Chrome wasn't built in a day, but for some enterprising browser users it may be billed through the year.
Google (Nasdaq: GOOG ) is rolling out a program called Screenwise, consisting of a user panel that will kick the tires of the search giant's fledgling Chrome browser. There hasn't been an official announcement, but you know how things go in cyberspace. Ever since Search Engine Land broke the story yesterday, countless others are passing on the link to the Screenwise signup page.
Gee. I guess I just did, too.
Why would someone willingly want to download a browser extension that will "share with Google the sites you visit and how you use them" in these privacy-weary times? Well, Big G is hoping to make it worth your while.

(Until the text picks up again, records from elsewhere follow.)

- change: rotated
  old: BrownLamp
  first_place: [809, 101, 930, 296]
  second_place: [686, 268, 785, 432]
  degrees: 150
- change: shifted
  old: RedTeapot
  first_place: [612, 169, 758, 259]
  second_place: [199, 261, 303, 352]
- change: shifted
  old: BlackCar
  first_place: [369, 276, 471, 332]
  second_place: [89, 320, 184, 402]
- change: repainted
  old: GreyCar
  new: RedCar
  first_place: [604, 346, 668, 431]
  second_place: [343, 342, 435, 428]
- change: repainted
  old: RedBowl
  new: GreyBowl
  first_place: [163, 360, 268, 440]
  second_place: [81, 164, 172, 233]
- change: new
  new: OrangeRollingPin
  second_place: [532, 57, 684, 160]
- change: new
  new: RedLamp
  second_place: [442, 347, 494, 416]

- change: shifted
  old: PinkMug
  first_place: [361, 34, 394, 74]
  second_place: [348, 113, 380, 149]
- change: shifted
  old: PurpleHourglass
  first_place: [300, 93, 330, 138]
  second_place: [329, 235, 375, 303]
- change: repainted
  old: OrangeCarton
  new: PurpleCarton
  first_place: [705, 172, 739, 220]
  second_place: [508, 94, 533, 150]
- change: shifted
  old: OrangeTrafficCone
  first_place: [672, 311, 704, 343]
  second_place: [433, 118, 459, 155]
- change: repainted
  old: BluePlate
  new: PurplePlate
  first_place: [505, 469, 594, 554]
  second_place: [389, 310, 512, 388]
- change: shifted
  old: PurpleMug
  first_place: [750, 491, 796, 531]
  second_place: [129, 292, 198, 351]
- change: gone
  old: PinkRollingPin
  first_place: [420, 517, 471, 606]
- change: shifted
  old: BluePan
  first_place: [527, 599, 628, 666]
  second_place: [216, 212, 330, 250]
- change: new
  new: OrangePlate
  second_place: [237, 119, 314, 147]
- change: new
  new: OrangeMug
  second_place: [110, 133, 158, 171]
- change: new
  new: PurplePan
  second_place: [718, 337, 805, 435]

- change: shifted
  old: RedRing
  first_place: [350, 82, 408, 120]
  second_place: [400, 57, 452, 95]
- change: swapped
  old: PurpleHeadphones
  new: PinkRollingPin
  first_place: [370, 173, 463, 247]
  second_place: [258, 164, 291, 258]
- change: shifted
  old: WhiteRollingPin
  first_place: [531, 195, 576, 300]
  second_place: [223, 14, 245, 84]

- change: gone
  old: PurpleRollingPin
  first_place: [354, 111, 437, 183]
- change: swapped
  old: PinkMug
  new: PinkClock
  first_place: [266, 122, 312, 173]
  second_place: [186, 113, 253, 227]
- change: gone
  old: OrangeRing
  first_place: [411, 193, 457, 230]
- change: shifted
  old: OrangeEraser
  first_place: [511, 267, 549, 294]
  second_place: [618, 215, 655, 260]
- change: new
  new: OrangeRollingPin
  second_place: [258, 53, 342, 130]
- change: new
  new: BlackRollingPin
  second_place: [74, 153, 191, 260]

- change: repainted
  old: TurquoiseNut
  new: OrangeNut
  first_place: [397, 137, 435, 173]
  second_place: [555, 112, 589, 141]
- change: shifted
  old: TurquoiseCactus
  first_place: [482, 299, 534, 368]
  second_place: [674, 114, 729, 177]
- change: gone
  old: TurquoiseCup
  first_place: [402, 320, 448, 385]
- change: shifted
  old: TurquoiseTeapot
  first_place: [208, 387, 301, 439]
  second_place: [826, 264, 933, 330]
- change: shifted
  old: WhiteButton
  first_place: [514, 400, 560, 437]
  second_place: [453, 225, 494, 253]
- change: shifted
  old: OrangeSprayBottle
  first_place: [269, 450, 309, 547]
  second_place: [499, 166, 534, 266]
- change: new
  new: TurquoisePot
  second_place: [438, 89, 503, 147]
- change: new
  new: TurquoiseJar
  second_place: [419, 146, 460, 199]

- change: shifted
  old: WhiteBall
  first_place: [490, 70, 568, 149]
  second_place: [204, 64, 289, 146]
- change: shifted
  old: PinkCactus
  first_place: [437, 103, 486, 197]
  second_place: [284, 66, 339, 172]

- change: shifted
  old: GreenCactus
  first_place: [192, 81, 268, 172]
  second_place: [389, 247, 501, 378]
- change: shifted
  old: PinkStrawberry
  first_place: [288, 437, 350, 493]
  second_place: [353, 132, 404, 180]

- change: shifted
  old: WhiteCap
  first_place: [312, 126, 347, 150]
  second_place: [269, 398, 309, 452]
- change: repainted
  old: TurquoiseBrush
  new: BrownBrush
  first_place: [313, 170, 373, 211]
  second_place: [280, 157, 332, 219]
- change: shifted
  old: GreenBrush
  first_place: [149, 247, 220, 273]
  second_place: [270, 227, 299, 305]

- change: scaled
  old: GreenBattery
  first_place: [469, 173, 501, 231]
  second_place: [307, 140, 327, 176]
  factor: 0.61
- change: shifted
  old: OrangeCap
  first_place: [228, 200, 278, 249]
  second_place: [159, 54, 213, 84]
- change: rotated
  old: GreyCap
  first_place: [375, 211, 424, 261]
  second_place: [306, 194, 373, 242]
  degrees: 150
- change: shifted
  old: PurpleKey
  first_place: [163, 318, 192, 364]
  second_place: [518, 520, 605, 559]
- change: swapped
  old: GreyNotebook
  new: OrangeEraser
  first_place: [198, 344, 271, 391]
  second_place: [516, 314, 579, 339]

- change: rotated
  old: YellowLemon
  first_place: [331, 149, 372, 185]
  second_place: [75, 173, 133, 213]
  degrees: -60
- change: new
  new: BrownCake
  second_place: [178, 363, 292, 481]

Google will pay accepted panelists $5 for installing the browser extension. It will then continue to reward active Screenwise panelists with another $5 every three months during the full year of the program.
In an interesting move, Google will be paying panelists in Amazon.com (Nasdaq: AMZN ) gift codes even though the online retailer has no connection to the browser tracking research. Wouldn't it have been easier to shell out $5 in Google Wallet credit? It could've killed two fledging birds with one stone.
Some will wonder if Google is paying users as much as $25 to ooze data or simply stick to Google's Chrome browser.
Does it seem desperate?
Others have resorted to financial incentives in Google's stronghold of search.
Does anyone remember Amazon's 1.57% (half of Pi) shopping discount for users of its now defunct A9 search engine? It lasted nearly two years before being abandoned ahead of the 2006 holiday shopping season.
Whether users are handed cash or points that can be redeemed for prizes, there are folks that will be motivated only if money is involved. The success of United Online's (Nasdaq: UNTD ) MyPoints stems entirely from folks beginning their online shopping experiences through the portal to earn points through select merchants that can be exchanged for gift cards.
It remains to be seen how many panelists Google is hoping to land through Screenwise or how visitors will react to Google in general and Chrome in particular if the applications grow so unwieldy that most interested users get shut out.
There's no shame in paying for leads. After all, isn't that the value proposition that Google offers its advertisers?